In the cloud-native datacenter, you must have visibility across VMs, the host, applications, API services, and containers. A monitoring solution must provide visibility even if services are dynamic, containers short-lived, and applications distributed. The monitoring solution must have an engine that can intelligently gather information from these different layers to enable real-time decision making.

Support for Forensic Investigation at Scale

Security investigations involving cloud-native workloads can be complex because there are multiple, distributed components communicating via API. Effective security investigations require a monitoring architecture that is distributed, can scale according to workloads, and provides sufficient data retention.

Integration with Orchestration and Automation Tools

In a cloud-native environment, you could have OpenShift, Kubernetes, Google GKE, Amazon EKS, ECS, or similar services orchestrating your container workloads. You may also use Puppet, Ansible, or Chef to automate deployments.

A monitoring solution should smoothly integrate with these components.
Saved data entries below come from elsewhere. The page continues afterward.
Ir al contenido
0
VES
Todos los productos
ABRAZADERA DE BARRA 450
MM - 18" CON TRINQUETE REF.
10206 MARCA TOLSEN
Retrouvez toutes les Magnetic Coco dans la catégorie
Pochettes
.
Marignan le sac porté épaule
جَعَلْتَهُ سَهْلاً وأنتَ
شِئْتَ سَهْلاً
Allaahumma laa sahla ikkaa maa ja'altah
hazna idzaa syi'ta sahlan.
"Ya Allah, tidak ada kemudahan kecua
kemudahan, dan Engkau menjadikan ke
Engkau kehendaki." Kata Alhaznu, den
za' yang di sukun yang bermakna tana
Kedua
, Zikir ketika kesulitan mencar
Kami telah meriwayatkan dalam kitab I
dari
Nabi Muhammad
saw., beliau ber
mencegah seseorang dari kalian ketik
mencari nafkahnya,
In many cases, cloud-native monitoring solutions will provide the option of deploying an agent within a container cluster or alongside serverless functions—a necessity for the cloud-native environment.

Cloud-Native Monitoring with Calico

Calico offers powerful features for cloud-native monitoring and full-stack observability. These include:

  • Dynamic Service and Threat Graph – A point-to-point, topographical representation of traffic flow and policy that shows how workloads within the cluster are communicating, and across which namespaces. Also includes advanced capabilities to filter resources, save views, and troubleshoot service issues.
  • Dynamic Packet Capture – Captures packets from a specific pod or collection of pods with specified packet sizes and duration, in order to troubleshoot performance hotspots and connectivity issues faster.
  • Application-level observability – Provides a centralized, all-encompassing view of service-to-service traffic in the Kubernetes cluster to detect anomalous behavior like attempts to access applications or restricted URLs, and scans for particular URLs.
  • DNS Dashboard – Helps accelerate DNS-related troubleshooting and problem resolution in Kubernetes environments by providing an interactive UI with exclusive DNS metrics.
  • Compliance and reporting – Automates and simplifies compliance monitoring, enforcement, and audit, by tracking all policy changes and retaining a daily history of your compliance status. This makes it easy to create audit-ready reports.